# First Pet Pigeon - Rescued but still scared



## ericthepigeon (Sep 15, 2017)

Hi everyone!

I adopted a lost racing pigeon about a month ago. I've been spending time with him and trying to hand feed him but it seems like to no avail. He will only eat out of his bowl and wont go near my hand if I offer him food (or at all, he really doesn't like me and gets angry when I clean his cage).

I'm getting really discouraged and beginning to think that I made the wrong choice. It makes me sad because he doesn't seem happy. I'm not sure what to do- I did manage to find his old owner based on his racing band but he didn't care about taking Eric back. 

I know at this point Eric the pigeon may never truly bond with me as a baby pigeon would, but I'd like him to at least become comfortable around me and my family. Any help would be appreciated!


----------



## bootface (Jun 29, 2017)

Give him time. Don't push him. Just spend time with him at a distance where he is comfortable. I have several disabled wild-born pigeons, it took a few months but they're now fine with me being near them. They don't eat out of my hand (not that I've tried to convince them to), but really, how would that benefit them? They're perfectly comfortable going about their life when I'm present. They will approach me when I'm near something they want, but they mostly just ignore me. 

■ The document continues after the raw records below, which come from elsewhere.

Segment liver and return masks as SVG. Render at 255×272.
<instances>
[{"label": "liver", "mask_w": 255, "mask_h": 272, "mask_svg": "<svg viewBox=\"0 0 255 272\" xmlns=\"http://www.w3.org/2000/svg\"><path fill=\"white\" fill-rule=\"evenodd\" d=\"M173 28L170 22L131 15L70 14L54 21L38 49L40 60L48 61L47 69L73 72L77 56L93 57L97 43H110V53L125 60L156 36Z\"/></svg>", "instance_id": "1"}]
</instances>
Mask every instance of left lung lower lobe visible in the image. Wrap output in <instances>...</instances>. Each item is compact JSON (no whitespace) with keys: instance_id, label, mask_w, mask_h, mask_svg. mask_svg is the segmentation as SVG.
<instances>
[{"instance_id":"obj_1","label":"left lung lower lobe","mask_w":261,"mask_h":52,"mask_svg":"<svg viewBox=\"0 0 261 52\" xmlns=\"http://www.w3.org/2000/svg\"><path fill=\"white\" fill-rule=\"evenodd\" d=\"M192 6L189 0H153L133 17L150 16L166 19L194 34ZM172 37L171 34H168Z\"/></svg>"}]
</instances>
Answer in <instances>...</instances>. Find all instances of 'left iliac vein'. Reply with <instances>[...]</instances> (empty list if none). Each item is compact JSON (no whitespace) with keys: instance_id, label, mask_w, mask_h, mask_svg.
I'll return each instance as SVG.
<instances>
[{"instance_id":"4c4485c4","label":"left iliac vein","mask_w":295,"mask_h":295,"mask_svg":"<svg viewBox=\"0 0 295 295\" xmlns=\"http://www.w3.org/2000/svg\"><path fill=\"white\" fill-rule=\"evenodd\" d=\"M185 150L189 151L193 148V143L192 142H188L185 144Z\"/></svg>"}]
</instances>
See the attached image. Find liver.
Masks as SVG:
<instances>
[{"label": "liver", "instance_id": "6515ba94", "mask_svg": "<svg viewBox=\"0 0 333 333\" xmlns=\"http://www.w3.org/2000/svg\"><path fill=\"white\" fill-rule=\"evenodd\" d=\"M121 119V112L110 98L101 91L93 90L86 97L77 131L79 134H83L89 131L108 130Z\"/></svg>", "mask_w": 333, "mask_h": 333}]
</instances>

Consider rescuing another pigeon. He'll be happier with with someone he can bond with.


----------



## Jay3 (May 4, 2008)

bootface said:


> Give him time. Don't push him. Just spend time with him at a distance where he is comfortable. I have several disabled wild-born pigeons, it took a few months but they're now fine with me being near them. *They don't eat out of my hand (not that I've tried to convince them to), but really, how would that benefit them? *They're perfectly comfortable going about their life when I'm present. They will approach me when I'm near something they want, but they mostly just ignore me.
> 
> Consider rescuing another pigeon. He'll be happier with with someone he can bond with.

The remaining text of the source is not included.